* [Provided data]
--- START ---
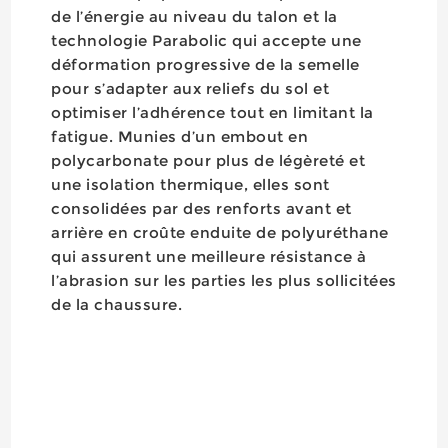
de l’énergie au niveau du talon et la
technologie Parabolic qui accepte une
déformation progressive de la semelle
pour s’adapter aux reliefs du sol et
optimiser l’adhérence tout en limitant la
fatigue. Munies d’un embout en
polycarbonate pour plus de légèreté et
une isolation thermique, elles sont
consolidées par des renforts avant et
arrière en croûte enduite de polyuréthane
qui assurent une meilleure résistance à
l’abrasion sur les parties les plus sollicitées
de la chaussure.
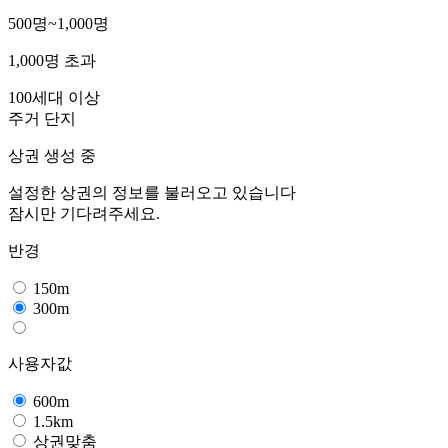
500명~1,000명
1,000명 초과
100세대 이상
주거 단지
상권 생성 중
설정한 상권의 정보를 불러오고 있습니다
잠시만 기다려주세요.
반경
150m
300m
사용자값
600m
1.5km
상권맞춤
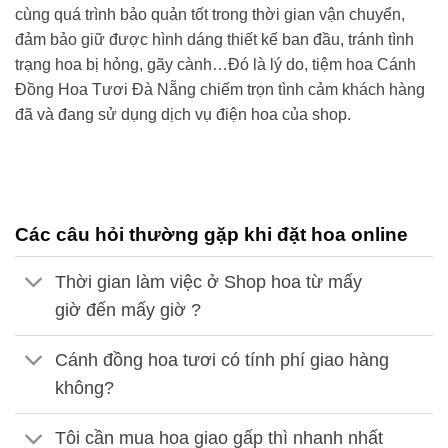
cùng quá trình bảo quản tốt trong thời gian vận chuyển,
đảm bảo giữ được hình dáng thiết kế ban đầu, tránh tình
trạng hoa bị hỏng, gãy cành…Đó là lý do,
tiệm hoa Cánh
Đồng Hoa Tươi
Đà Nẵng
chiếm trọn tình cảm khách hàng
đã và đang sử dụng dịch vụ điện hoa của shop.
Các câu hỏi thường gặp khi đặt hoa online
Thời gian làm việc ở Shop hoa từ mấy
giờ đến mấy giờ ?
Cánh đồng hoa tươi có tính phí giao hàng
không?
Tôi cần mua hoa giao gấp thì nhanh nhất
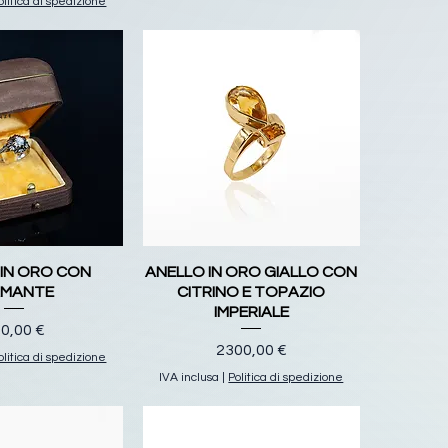
olitica di spedizione
 IN ORO CON
ANELLO IN ORO GIALLO CON
AMANTE
CITRINO E TOPAZIO
IMPERIALE
ezzo
0,00 €
Prezzo
2300,00 €
olitica di spedizione
IVA inclusa
|
Politica di spedizione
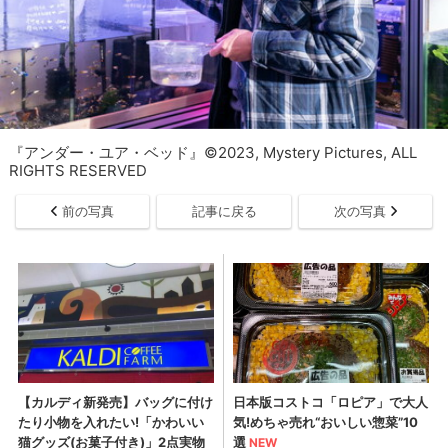
『アンダー・ユア・ベッド』©2023, Mystery Pictures, ALL
RIGHTS RESERVED
前の写真
記事に戻る
次の写真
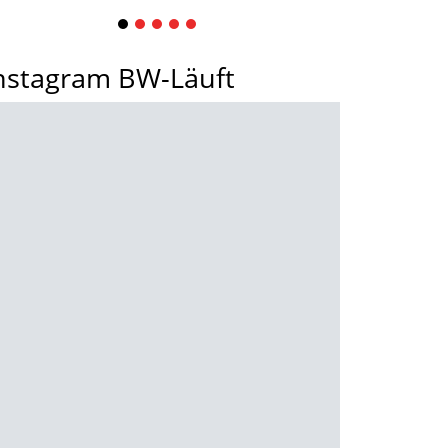
1
2
3
4
5
nstagram BW-Läuft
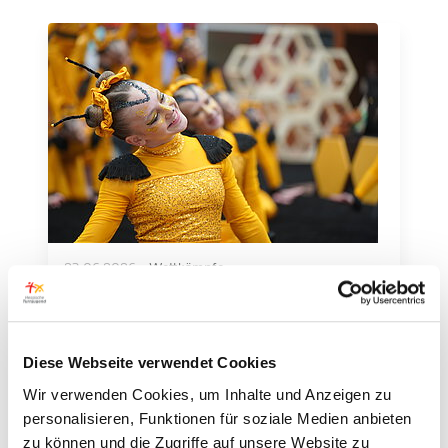
23.06.2026
•
Wettkämpfe
Hessen jubelt: Akrobatix
verteidigen Titel beim
Bundesfinale der Tuju-Stars
Diese Webseite verwendet Cookies
Großer Erfolg für Hessen: Die Showgruppe
Wir verwenden Cookies, um Inhalte und Anzeigen zu
Akrobatix by Funtastix vom SV Concordia
personalisieren, Funktionen für soziale Medien anbieten
Welkers hat beim Bundesfinale der Tuju-
zu können und die Zugriffe auf unsere Website zu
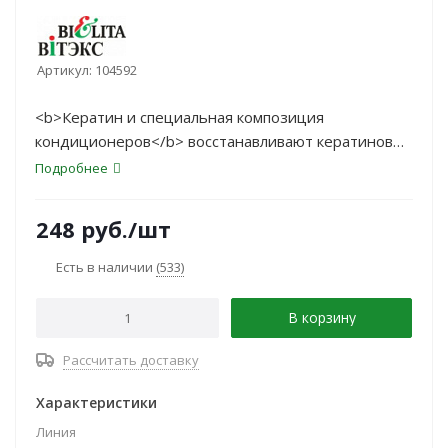
Артикул:
104592
<b>Кератин и специальная композиция
кондиционеров</b> восстанавливают кератиновый
слой волос, полируют волосы, уменьшают
Подробнее
ломкость, придавая им дополнительную силу
и упругость.
248
руб.
/шт
Есть в наличии
(533)
В корзину
Рассчитать доставку
Характеристики
Линия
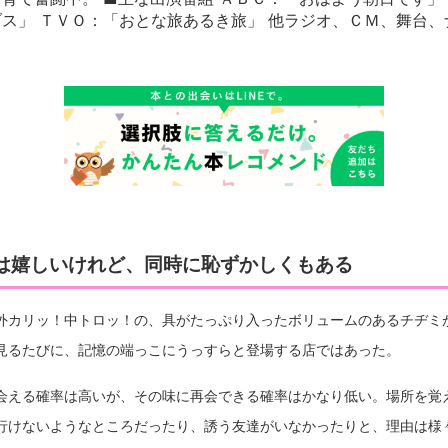
ス」 ＴＶＯ：「おとな旅あるき旅」 他ラジオ、ＣＭ、舞台
は嬉しいけれど、同時に恥ずかしくもある
外カリッ！中トロッ！の、具がたっぷり入ったボリュームのあるチヂミ
見るたびに、記憶の端っこにうっすらと登場する店ではあった。
会える確率は高いが、その味に再会できる確率はかなり低い。場所を覚
行けないようなところだったり、誘う友達がいなかったりと、理由は様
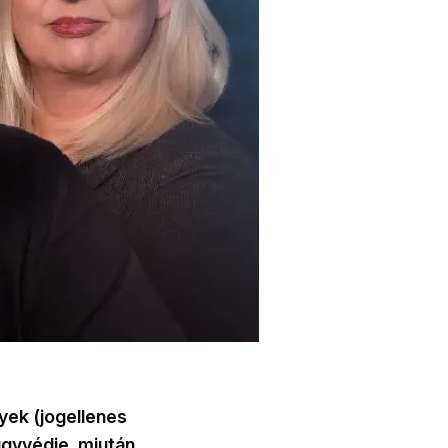
yek (jogellenes
 ügyvédje, miután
--- END ---
Could you repeat every record exactly as written, with the pictures left out?

de l’énergie au niveau du talon et la
technologie Parabolic qui accepte une
déformation progressive de la semelle
pour s’adapter aux reliefs du sol et
optimiser l’adhérence tout en limitant la
fatigue. Munies d’un embout en
polycarbonate pour plus de légèreté et
une isolation thermique, elles sont
consolidées par des renforts avant et
arrière en croûte enduite de polyuréthane
qui assurent une meilleure résistance à
l’abrasion sur les parties les plus sollicitées
de la chaussure.
500명~1,000명
1,000명 초과
100세대 이상
주거 단지
상권 생성 중
설정한 상권의 정보를 불러오고 있습니다
잠시만 기다려주세요.
반경
150m
300m
사용자값
600m
1.5km
상권맞춤
cùng quá trình bảo quản tốt trong thời gian vận chuyển,
đảm bảo giữ được hình dáng thiết kế ban đầu, tránh tình
trạng hoa bị hỏng, gãy cành…Đó là lý do,
tiệm hoa Cánh
Đồng Hoa Tươi
Đà Nẵng
chiếm trọn tình cảm khách hàng
đã và đang sử dụng dịch vụ điện hoa của shop.
Các câu hỏi thường gặp khi đặt hoa online
Thời gian làm việc ở Shop hoa từ mấy
giờ đến mấy giờ ?
Cánh đồng hoa tươi có tính phí giao hàng
không?
Tôi cần mua hoa giao gấp thì nhanh nhất
olitica di spedizione
 IN ORO CON
ANELLO IN ORO GIALLO CON
AMANTE
CITRINO E TOPAZIO
IMPERIALE
ezzo
0,00 €
Prezzo
2300,00 €
olitica di spedizione
IVA inclusa
|
Politica di spedizione
『アンダー・ユア・ベッド』©2023, Mystery Pictures, ALL
RIGHTS RESERVED
前の写真
記事に戻る
次の写真
1
2
3
4
5
nstagram BW-Läuft
23.06.2026
•
Wettkämpfe
Hessen jubelt: Akrobatix
verteidigen Titel beim
Bundesfinale der Tuju-Stars
Diese Webseite verwendet Cookies
Großer Erfolg für Hessen: Die Showgruppe
Wir verwenden Cookies, um Inhalte und Anzeigen zu
Akrobatix by Funtastix vom SV Concordia
personalisieren, Funktionen für soziale Medien anbieten
Welkers hat beim Bundesfinale der Tuju-
zu können und die Zugriffe auf unsere Website zu
Артикул:
104592
<b>Кератин и специальная композиция
кондиционеров</b> восстанавливают кератиновый
слой волос, полируют волосы, уменьшают
Подробнее
ломкость, придавая им дополнительную силу
и упругость.
248
руб.
/шт
Есть в наличии
(533)
В корзину
Рассчитать доставку
Характеристики
Линия
ス」 ＴＶＯ：「おとな旅あるき旅」 他ラジオ、ＣＭ、舞台
は嬉しいけれど、同時に恥ずかしくもある
外カリッ！中トロッ！の、具がたっぷり入ったボリュームのあるチヂミ
見るたびに、記憶の端っこにうっすらと登場する店ではあった。
会える確率は高いが、その味に再会できる確率はかなり低い。場所を覚
行けないようなところだったり、誘う友達がいなかったりと、理由は様
yek (jogellenes
 ügyvédje, miután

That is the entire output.